In the framework of this exhibition series, I have the chance to curate an exhibition space. In my project, I have a closer look, not at specific objects, but at the emptiness: at what is missing and what the things not there/not seen can reveal.
My intent is to look closer at a collection/object by using audio-visual media. The aim is, on one side, to generate ethnographic knowledge. On the other, to create material that can be used in the exhibition space to convey different aspects around the topic of emptiness in a collection. By March, the project will be at the stage of elaborating a concept for the exhibition. I hope to get feedback and input on this. More specifically, on the possibilities which audio-visual media can offer in the exhibition space.
Contribution short abstract:
In this on-going project I explore if and how ethnography, audiovisual documentation, archival research, curatorship, and exhibition can make visible the production and circulation of racist images of Afro-descendent people without reinforcing racist social structures in Colombia.
Contribution long abstract:
In my work as anthropologist, curator and researcher, I have engaged in a methodological exploration looking for ways to use ethnography, audiovisual documentation, archival research, curatorship, and exhibition to show and make visible the ways that images of Afro-Colombian, Black, Palenquero and Raizal people have been and still are produced, accumulated and circulated without reinforcing racist social, geographic and knowledge structures in Colombia.

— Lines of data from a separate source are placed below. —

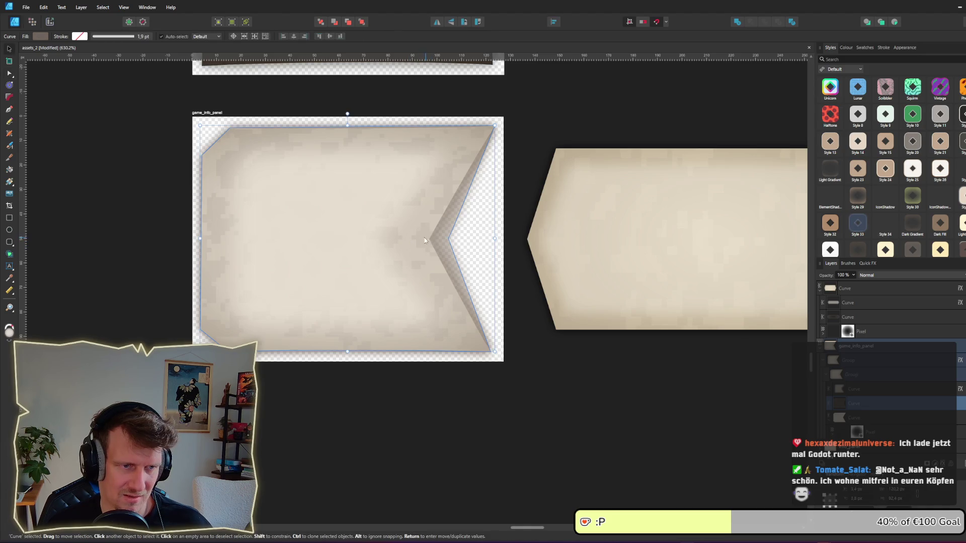
- Move the next curve layer's notch point to match, aligned on the snap guide
{"action": "key", "text": "v"}
{"action": "key", "text": "a"}
{"action": "left_click", "coordinate": [879, 419]}
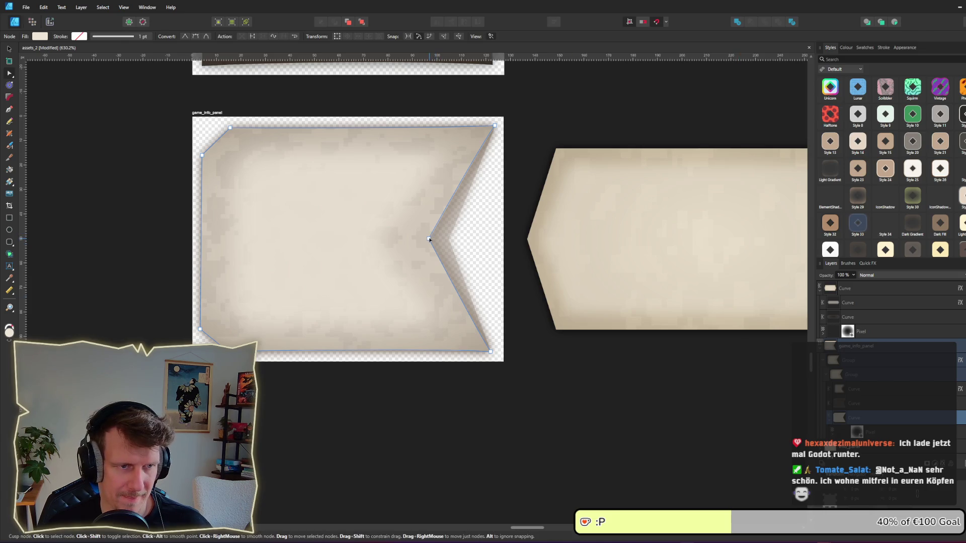
{"action": "left_click_drag", "start_coordinate": [449, 240], "coordinate": [449, 240]}
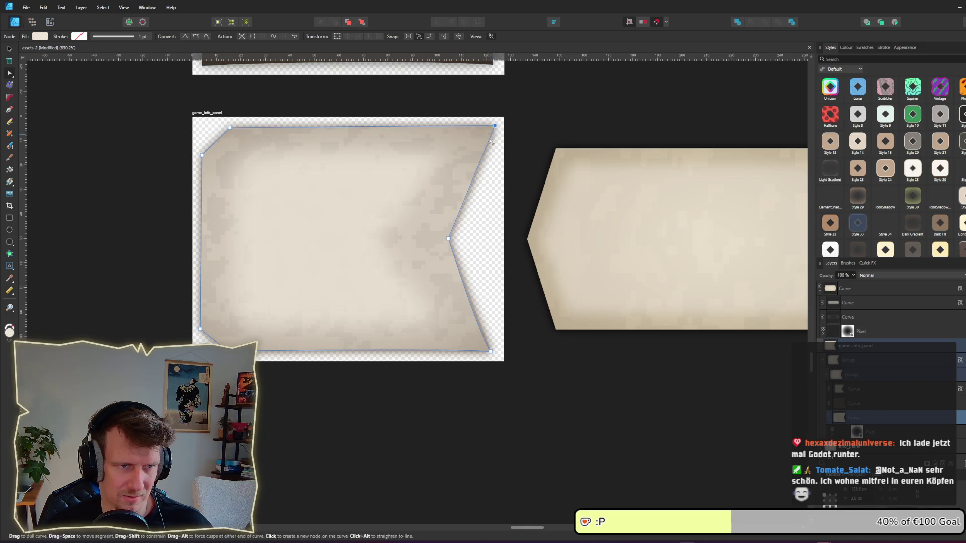
{"action": "left_click", "coordinate": [490, 351]}
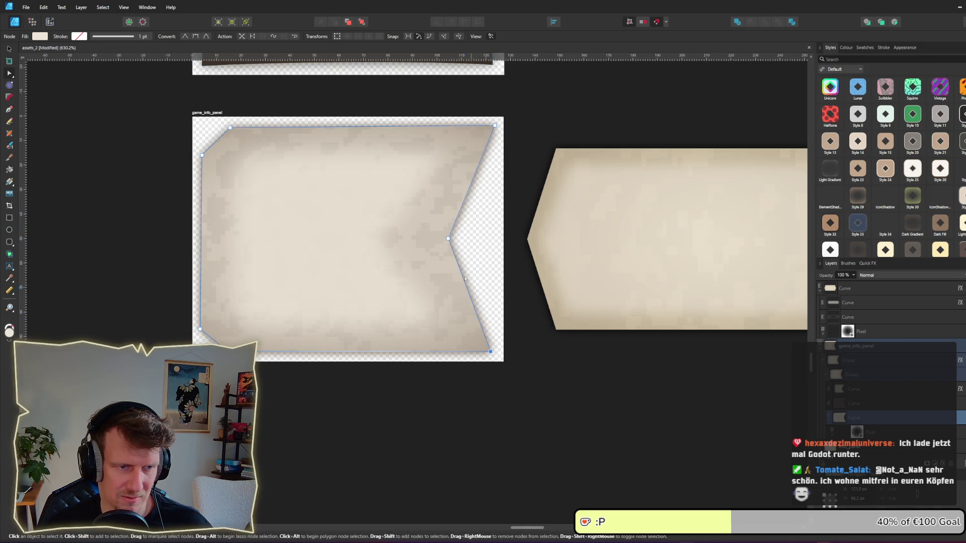
{"action": "left_click_drag", "start_coordinate": [448, 238], "coordinate": [449, 239]}
{"action": "left_click", "coordinate": [542, 338]}
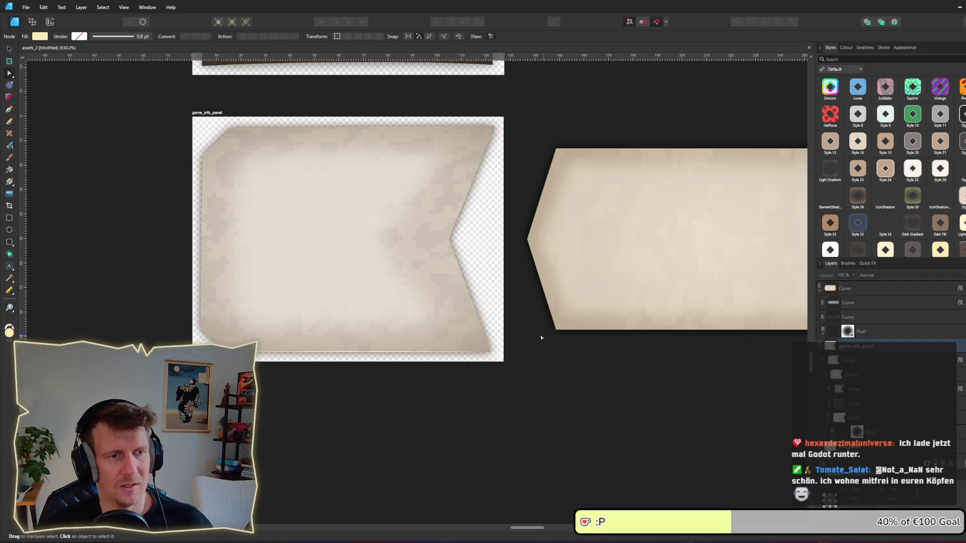
{"action": "left_click", "coordinate": [50, 22]}
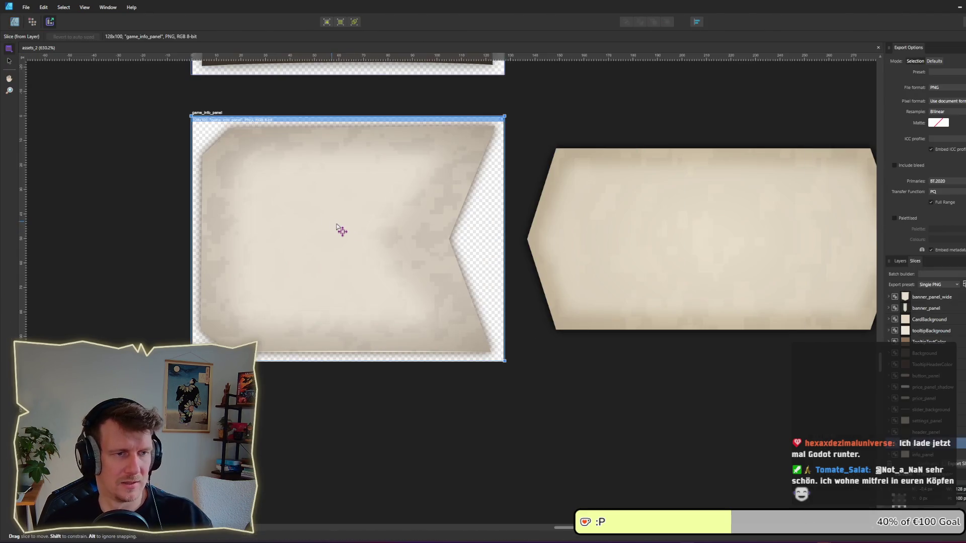
- Export the game_info_panel slice as PNG and bring up Godot's room_entry scene editor
{"action": "key", "text": "Return"}
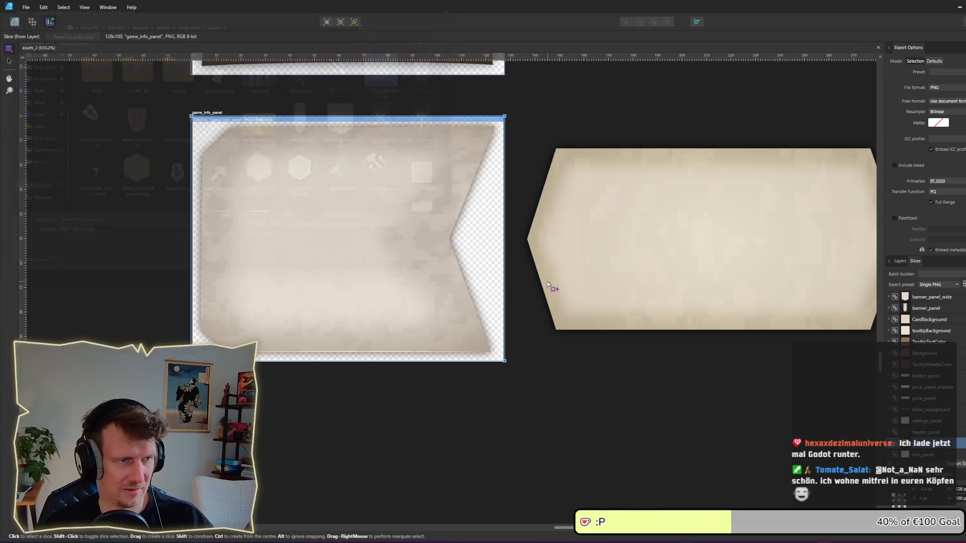
{"action": "key", "text": "alt+Tab"}
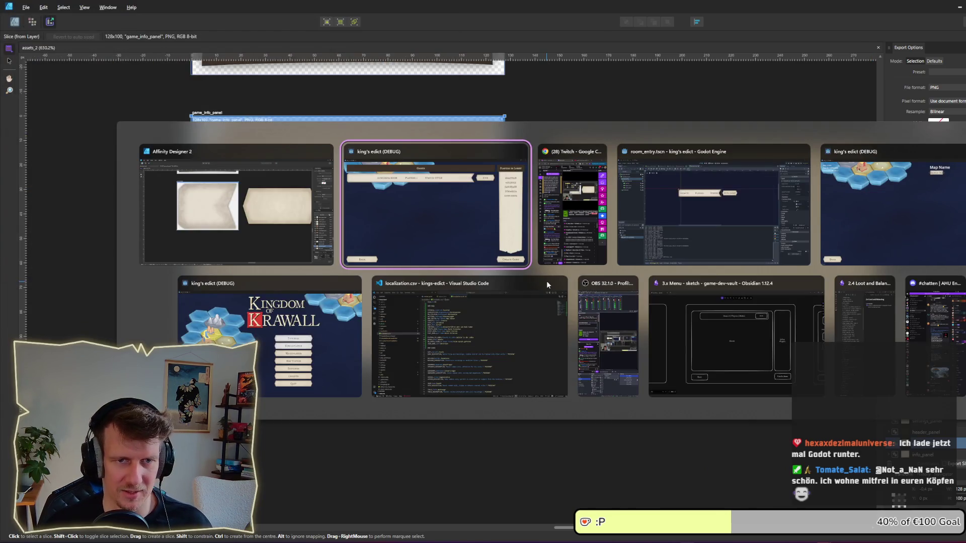
{"action": "key", "text": "alt+Tab"}
{"action": "key", "text": "alt+Tab"}
{"action": "key", "text": "alt+Tab"}
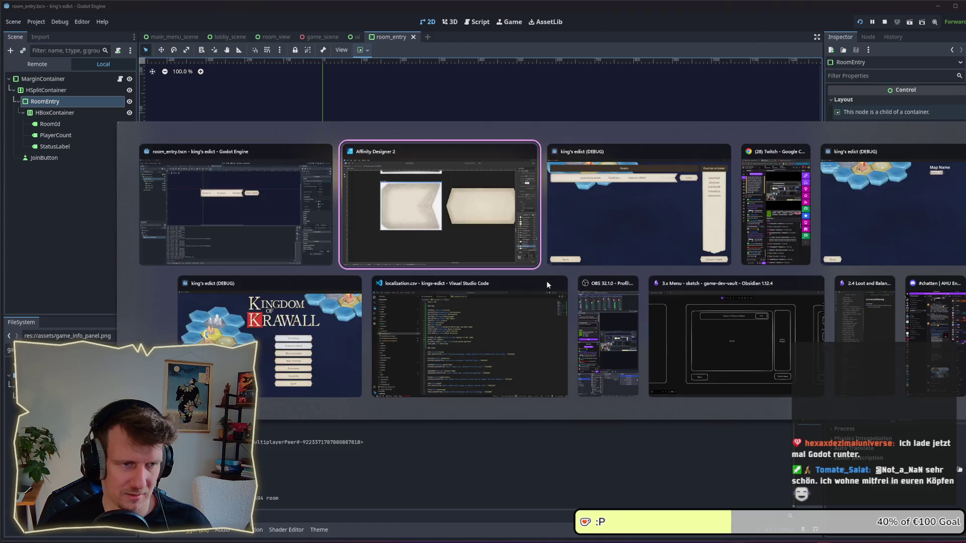
{"action": "key", "text": "alt+Tab"}
{"action": "key", "text": "alt+Tab"}
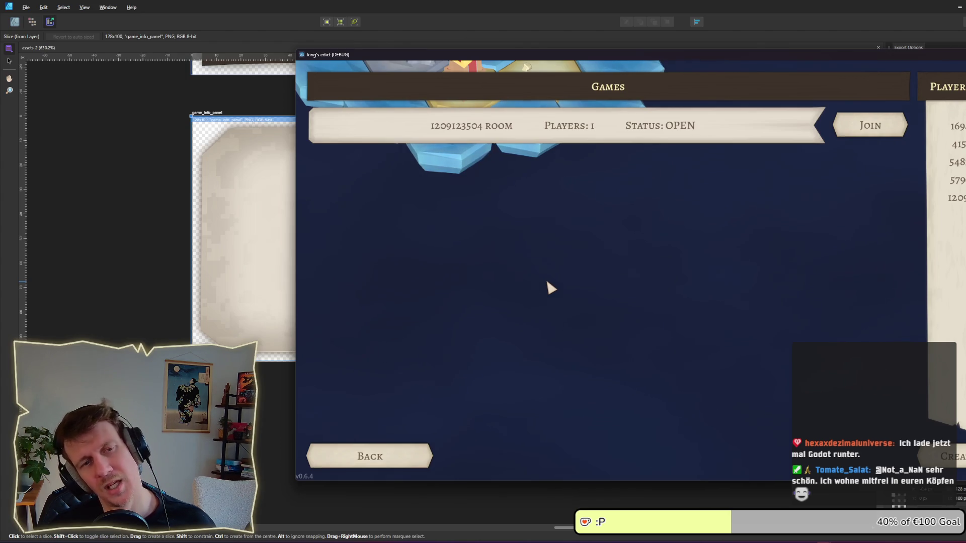
{"action": "key", "text": "alt+Tab"}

Focusing the National Museum of Colombia, and its 2008 exhibition Velorios y santos vivos (Wakes and living saints), developed as an initial step for the inclusion of Black, Afro-Colombian, Raizal and Palenquero people in the museum’s narrative, collections and exhibitions, I investigate ethnographic and visual methods that make it possible for me, an anthropologist who is locally identified as white, or white-mestizo, to counter or question racism and invisibilization of people who have been racialized as “black”, “mulato”, “niche”, “moreno”, among other local denominations. A key issue in this methodological exploration, which is also an ethical one, and that is still unresolved, has to do with the fact that ethnography, archive work and museum exhibition have been instrumental in the production and reproduction of racist representations in Colombian society.